First of all sorry for possible mistakes. English is not my native language...
I'm trying to implement MCTS with UCT, to do an intelligence capable of play Go game. However, I have an important question about the algorithm. I know there are 4 phases: Selection, Expansion, Simulation and Backtracking.
My question is about Selection phase. I've been reading some papers, documentation and so on, and from what I understand, if a move has not been tried before, we must priorize it before anything else. That's make sense to me, but at the same time, I don't undertstand how to grow the tree in depth with this rule. For example, let's suppose we have 3 possible moves. We initialitze the tree, with just the root node.
- 1st playout: 0 moves. No childs yet. So we choose randomly 1 of the three possible moves, we add as a child of the root node, and we make a simulation from it. Then we update this new node incrementing the visit counter and the win counter (if playout has been won).
- 2nd and 3rd playout: We have 1 child in root node. But there are two moves that have not been tried yet. So, we must priorize them, isn't it? At the end of 3rd playout, we'll have 3 childs at first level of the tree, with 1 simulation each one.

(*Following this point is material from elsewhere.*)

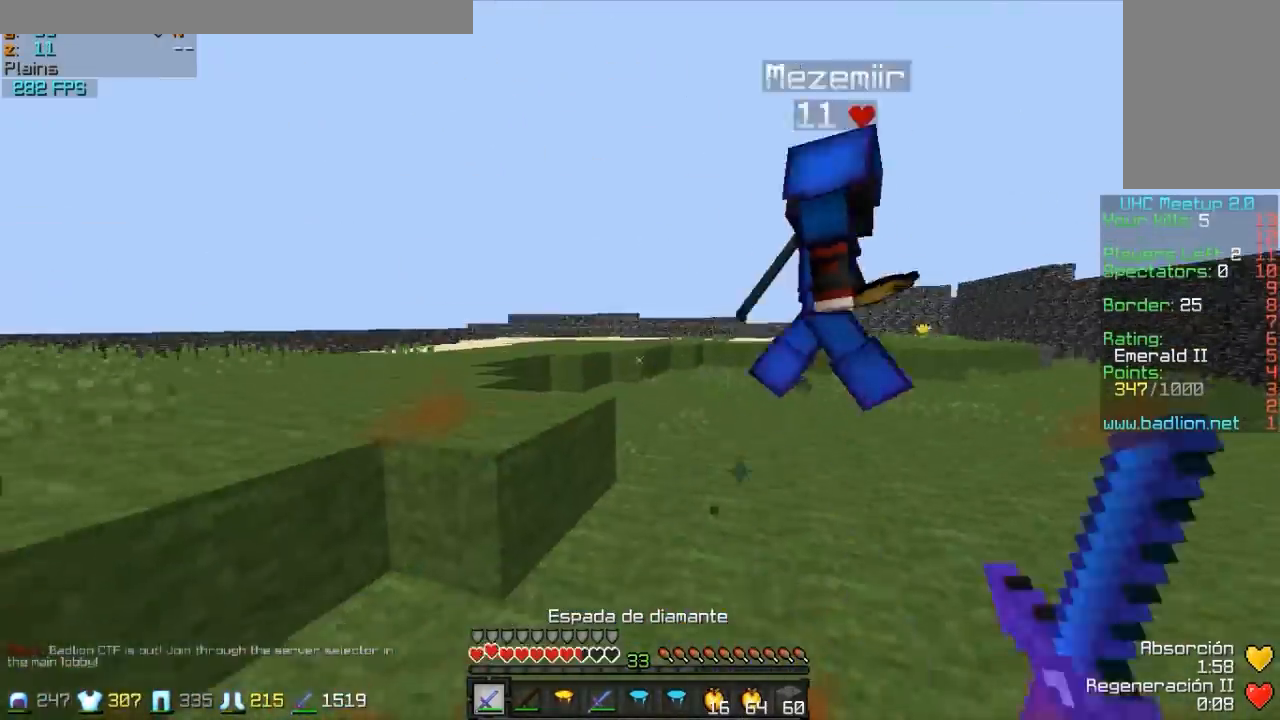
{"keys": ["w"], "mouse": ["left"], "events": [[17, "mouse_left", "up"], [67, "mouse_left", "down"], [117, "mouse_left", "up"], [217, "mouse_left", "down"], [267, "mouse_left", "up"], [317, "mouse_left", "down"], [417, "mouse_left", "up"], [467, "mouse_left", "down"]]}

- 4th playout: Okay. Now, in the selection phase, we travel down the tree and use UCT formula to select the first node (for example). We have three untried moves here because any simulation has been tried before through this node yet.
And here comes my question: everytime we get an unexploedr node, we will have to try the 3 possible moves before going deeper? That means that we will have always a branching factor of 3 for all nodes, isn't it? However in the next image (an example I've found in the Internet), the selected node is part of a level with only 2 of the 3 possible moves. How is that possible?
Am I doing this right? Or I'm missing something?
Thanks in advance!